On the Complexity of Computing a Fastest Temporal Path in Interval Temporal Graphs
Guillaume Aubian, Filippo Brunelli, Feodor F Dragan, Guillaume Ducoffe, Michel Habib, Allen Ibiapina, Laurent Viennot
TL;DR
This work investigates the computational complexity of fastest temporal path problems in interval temporal graphs, contrasting them with the point-temporal model. It establishes a conditional hardness gap via subcubic reductions from negative triangle and triangle detection, showing that under standard conjectures no near-linear-time algorithm can solve fastest temporal paths in the interval model (undirected, constant delays) for general inputs, while also giving a near-linear-time combinatorial algorithm for the special case of zero-delay undirected graphs by computing a complete st-profile.
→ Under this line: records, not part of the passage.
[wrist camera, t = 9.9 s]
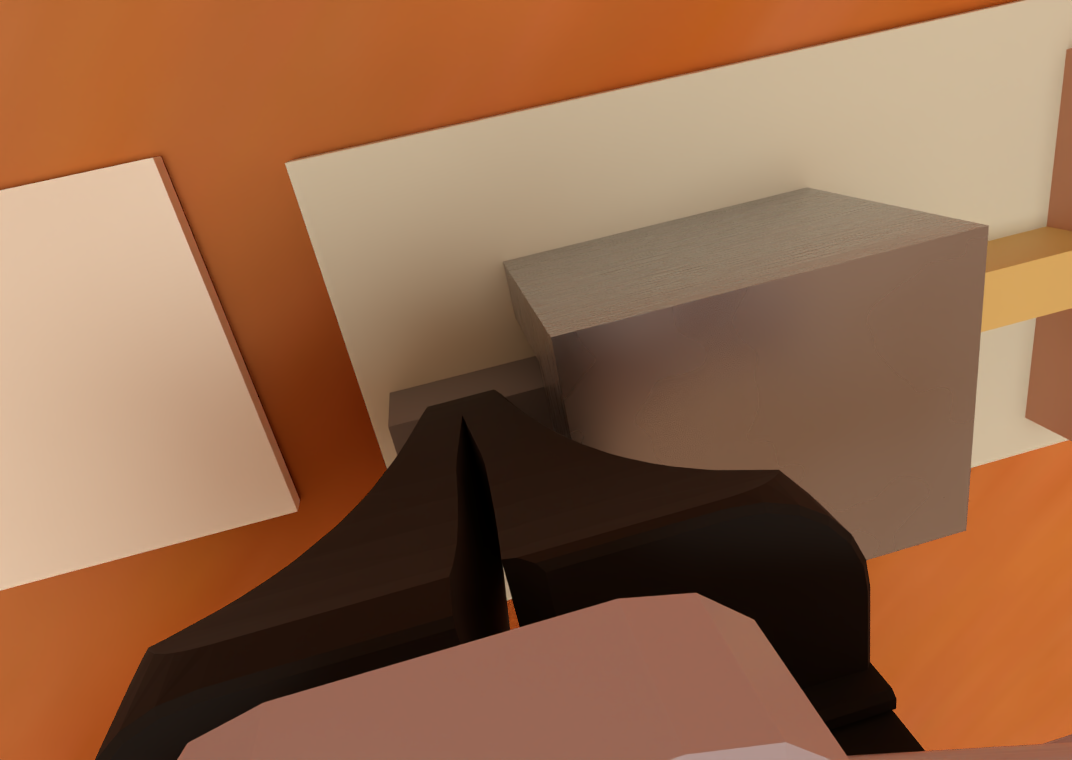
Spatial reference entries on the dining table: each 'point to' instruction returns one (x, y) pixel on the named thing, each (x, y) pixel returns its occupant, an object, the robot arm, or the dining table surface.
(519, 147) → the rail board
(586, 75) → the dining table surface
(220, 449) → the pad
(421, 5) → the dining table surface
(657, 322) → the clip
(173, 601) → the dining table surface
The results illuminate a clear separation between point and interval models and between fastest and shortest path problems, and they identify a natural, broad class of instances where efficient solutions are achievable. Collectively, they advance our understanding of how temporal representation and delay structures impact the tractability of core graph problems with time as a resource.
Abstract
Temporal graphs arise when modeling interactions that evolve over time. They usually come in several flavors, depending on the number of parameters used to describe the temporal aspects of the interactions: time of appearance, duration, delay of transmission. In the point model, edges appear at specific points in time, while in the more general interval model, edges can be present over multiple time intervals. In both models, the delay for traversing an edge can change with each edge appearance. When time is discrete, the two models are equivalent in the sense that the presence of an edge during an interval is equivalent to a sequence of point-in-time occurrences of the edge. However, this transformation can drastically change the size of the input and has complexity issues. Indeed, we show a gap between the two models with respect to the complexity of the classical problem of computing a fastest temporal path from a source vertex to a target vertex, i.e. a path where edges can be traversed one after another in time and such that the total duration from source to target is minimized. It can be solved in near-linear time in the point model, while we show that the interval model requires quadratic time under classical assumptions of fine-grained complexity. With respect to linear time, our lower bound implies a factor of the number of vertices, while the best known algorithm has a factor of the number of underlying edges. Interestingly, we show that near-linear time is possible in the interval model when restricted to all delays being zero, i.e. traversing an edge is instantaneous.